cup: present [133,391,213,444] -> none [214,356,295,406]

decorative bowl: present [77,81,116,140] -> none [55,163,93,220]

--

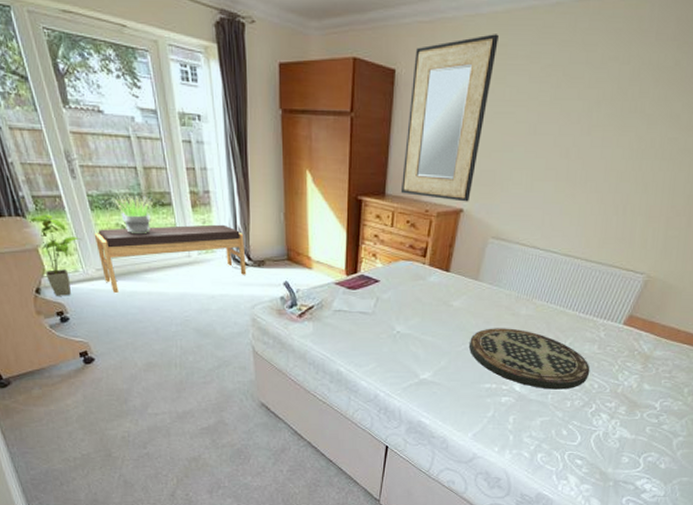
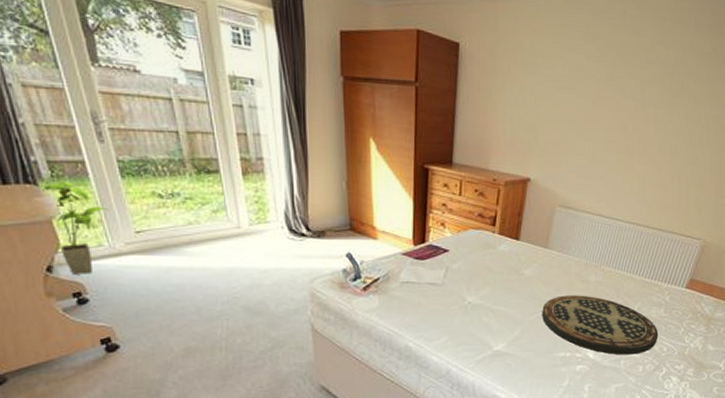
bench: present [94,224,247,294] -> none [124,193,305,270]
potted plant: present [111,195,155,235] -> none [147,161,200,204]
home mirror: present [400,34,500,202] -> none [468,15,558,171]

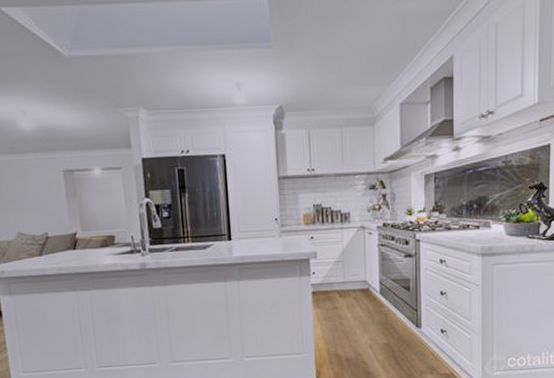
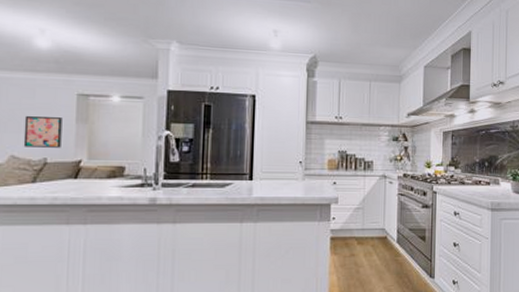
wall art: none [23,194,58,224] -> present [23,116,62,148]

--

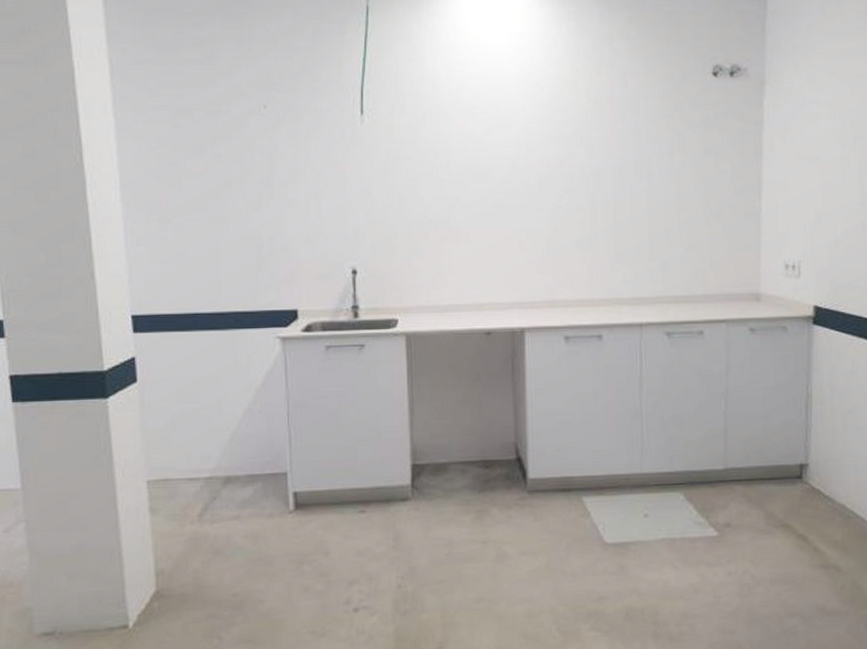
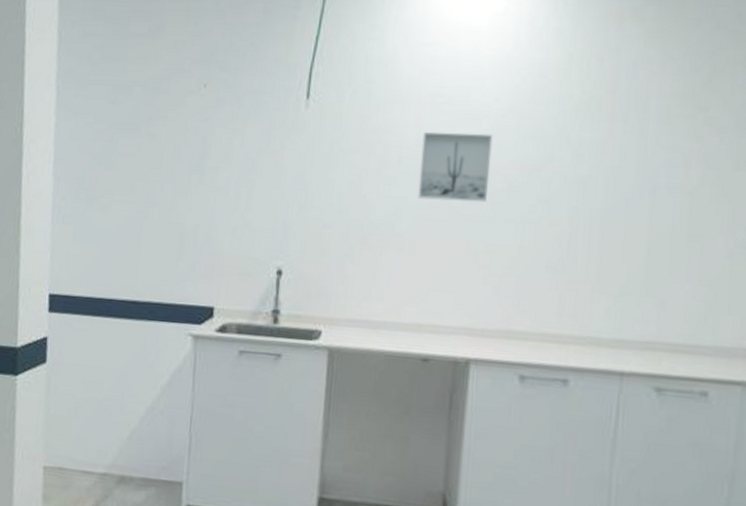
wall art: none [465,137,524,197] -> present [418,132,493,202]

[Action item]
Using only the listing above, restate exactly the lines from the line containing "cup: present [133,391,213,444]" through the line containing "decorative bowl: present", both included.

[Response area]
cup: present [133,391,213,444] -> none [214,356,295,406]

decorative bowl: present [77,81,116,140] -> none [55,163,93,220]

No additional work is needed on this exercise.